Part I of our series on Opening Your Home
Two Greek words in the New Testament are rendered in English as “hospitality.”
The first is philoxenia (used here, here, here, here, and here) which literally means “lover of strangers.” In other words, according to the Bible, hospitality doesn’t refer to us hosting our friends and family well.
It refers to us opening up our homes to people we’ve never met.
A second Greek word for hospitality, xenodocheo (used here) is a compound of xenos, which means “stranger,” or “someone without the knowledge of, without a share in,” and dechomai, which means “receive,” “accept,” “take with the hand,” “give ear to,” “embrace,” or even “to receive into one’s family to bring up or educate.” Hospitality, then, extends even to taking by the hand and embracing into one’s family the other who has no share in or knowledge of one’s own identity and life and values.
Our first instinct is to think about this in terms of ourselves. Could I accept into my home someone who does not share in or know my identity, life, and values? This is a great question…but it’s not where we want to start. Instead, we start by asking, “How did Christ first perform this Work of Mercy on me?”
When we think about things this way, we see that God accepts into his home a race of people (us) who do not share in or know his identity, life, and values.
Theologically, we have a name for this Work of Mercy of God. We call it prevenient grace.
But before we dive into that, let’s take a step back and ask what we mean when we talk about hospitality. A great definition comes from David Gushee in his review of a great book, Making Room: Hospitality as a Christian Tradition, by Christine Pohl:
This is the biblical meaning of hospitality—making room for the stranger, especially those in most acute need.

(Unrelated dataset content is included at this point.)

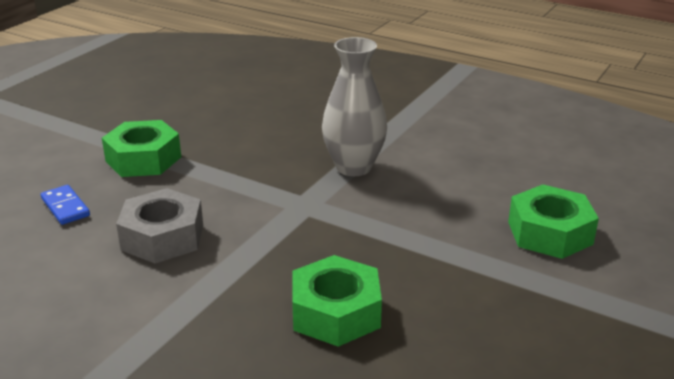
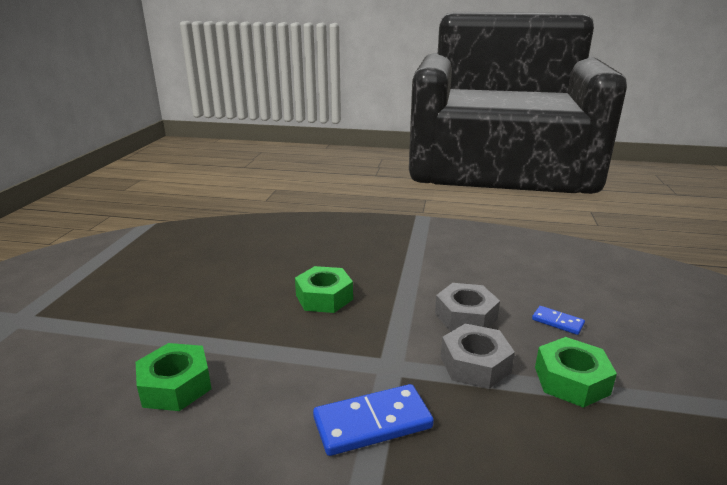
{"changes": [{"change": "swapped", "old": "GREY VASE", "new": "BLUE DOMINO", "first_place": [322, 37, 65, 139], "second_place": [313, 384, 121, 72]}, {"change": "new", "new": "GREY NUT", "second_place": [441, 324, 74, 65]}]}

Such care must not be reduced to mere social entertaining nor may it be self-interested and reciprocal; instead, biblical hospitality reaches out to the abject and lowly and expects nothing in return. Hospitality is not optional, nor should it be understood as a rare spiritual gift; instead, it is a normative biblical practice that is learned by doing it.
Hospitality, or its lack, was immediately apparent in the towns and cultures of the ancient world. As biblical historian Rodney K. Duke notes, in the absence of a professional hospitality industry, the survival of the traveler really did depend entirely upon the kindness of strangers:
The plight of aliens was desperate. They lacked membership in the community, be it tribe, city-state, or nation. As an alienated person, the traveler often needed immediate food and lodging. Widows, orphans, the poor, or sojourners from other lands lacked the familial or community status that provided a landed inheritance, the means of making a living, and protection. In the ancient world the practice of hospitality meant graciously receiving an alienated person into one’s land, home, or community and providing directly for that person’s needs.
That’s exactly what God does for the human race as a whole and for us individually!
On a day-by-day basis, we usually have very little awareness of how completely desperate our plight is without God’s moment-by-moment hospitality! In our next post, we’ll explore God’s hospitality to the Israelites and the entire human race.
For now, though, stop and ponder: How did God show his hospitality to you today?